## SOURCE TEXT
Closed repers closed 2 years ago
Hi, thanks for your interest in our work. We adaptively resize the complex weights in forward
for tasks that require flexible input sizes like object detection and semantic segmentation. We find simply (bilinearly) interpreting the complex weights works well on these tasks. The GFLayer can be modified as:
class GlobalFilter(nn.Module):
def __init__(self, dim, h=14, w=8):
super().__init__()
self.complex_weight = nn.Parameter(torch.randn(dim // 2, h, w, 2, dtype=torch.float32) * 0.02)
def forward(self, x):
x = x.to(torch.float32)
B, C, a, b = x.shape
x = torch.fft.rfft2(x, dim=(2, 3), norm='ortho')
weight = self.complex_weight
if not weight.shape[1:3] == x.shape[2:4]:
weight = F.interpolate(weight.permute(3,0,1,2), size=x.shape[2:4], mode='bilinear', align_corners=True).permute(1,2,3,0)
weight = torch.view_as_complex(weight.contiguous())
x = x * weight
x = torch.fft.irfft2(x, s=(a, b), dim=(2, 3), norm='ortho')
return x
where the complex_weight
is still initialized with a fixed size like the classification task.
Thanks a lot for this, I will try this out and see how it works!
Hi, so after training a network which previously contained ViT and replaced it with GFNet (and added the snippet of code to ensure flexible input size) there was a significant performance drop of around 0.7dB (image-based task) and training was around 2x slower. My understanding was fourier operations were quicker than the standard attention, yet for some reason this isn't the case for me, am I missing something here. Do GFNet-based models require a different training procedure to ViT to match performance?
My experience is that it is useful to add normalization layers before and after the GF layers, which may stabilize the training and improve performance. If you replace the whole self-attention block (qkv projections, matmul, softmax and out project) with a GF layer, the complexity of the model will be largely reduced, which can lead to lower performance.
It is a bit weird that GF layers are much slower than self-attention. Did you directly replace the standard self-attention with our GF layer? From my understanding, low-level vision tasks usually need to process high-resolution feature maps, which makes directly applying self-attention to such features very difficult.
Hi, thanks for your response, I thought I replied to this, but seems I forgot to press the comment button. I did indeed replace standard self-attention with the GF layer. I used the pvt-v2 code and replaced the attention block with the following code:
class GlobalFilter(nn.Module):
def __init__(self, dim, h=14, w=8):
super().__init__()

## INFORMATION PROVIDED
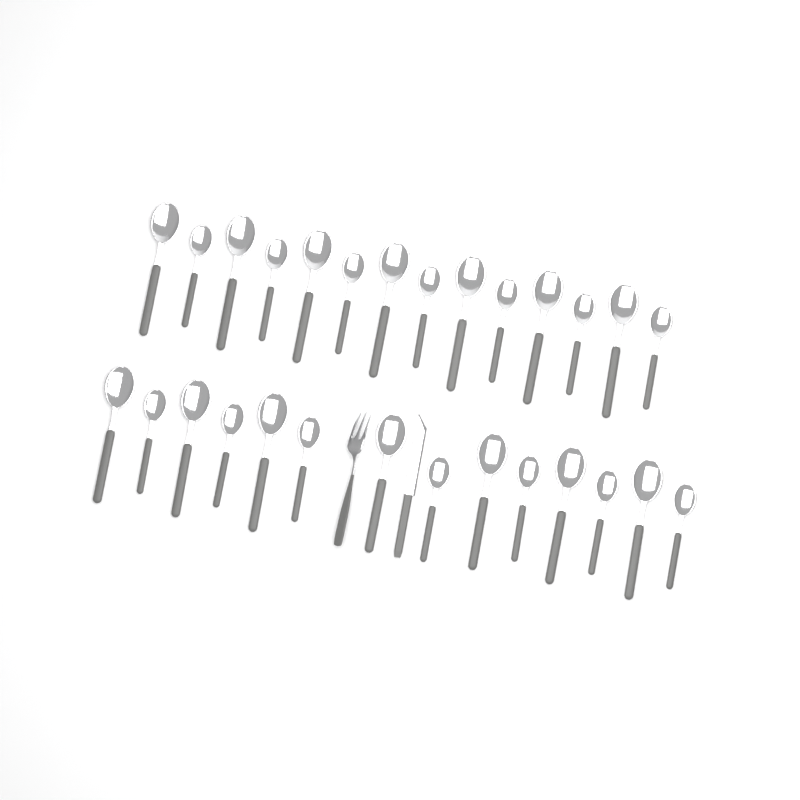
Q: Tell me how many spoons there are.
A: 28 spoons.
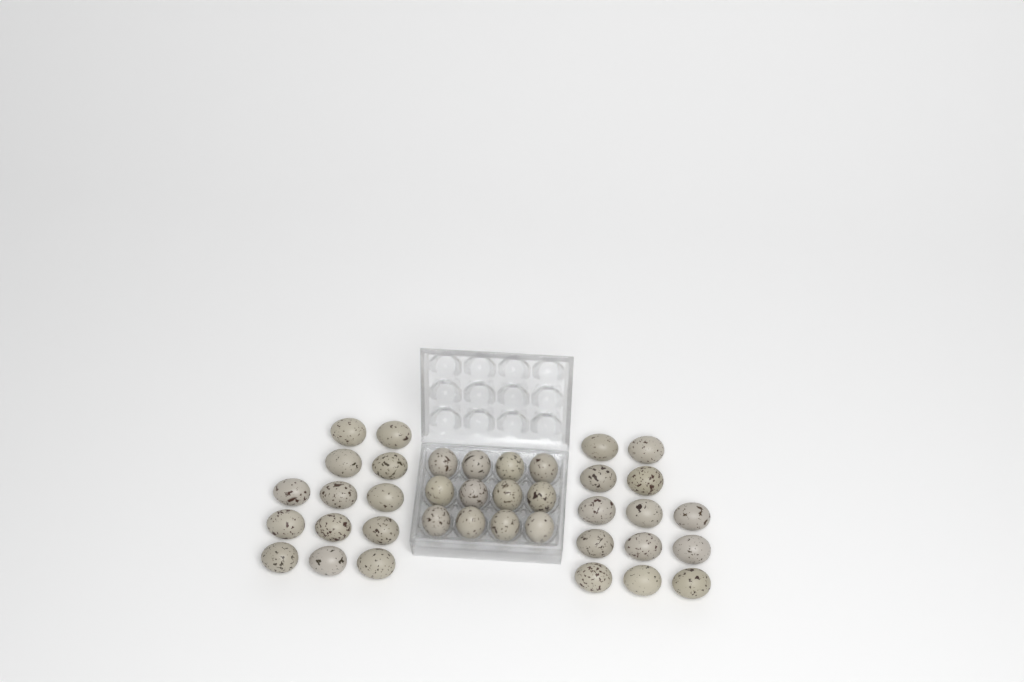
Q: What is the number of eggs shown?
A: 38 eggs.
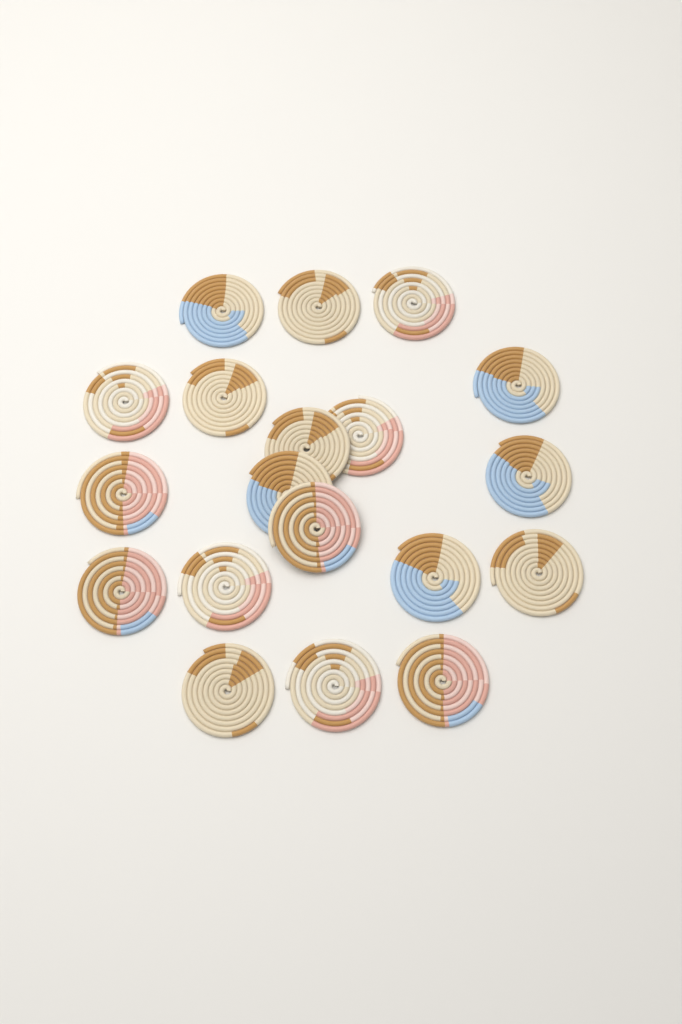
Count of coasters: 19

## WHAT YOU NEED TO DO
Answer each question using the forum thread about the global filter layer above.
(a) Which interpolation mode resizes the complex weights when their size does not match the input?
(b) After swapping ViT for GFNet, what performance drop was reported, and how much slower was training?
(c) Which codebase did the user take the attention block out of?

## RESULT FOR THIS EXERCISE
(a) Bilinear.
(b) A drop of around 0.7dB, with training around 2x slower.
(c) The pvt-v2 code.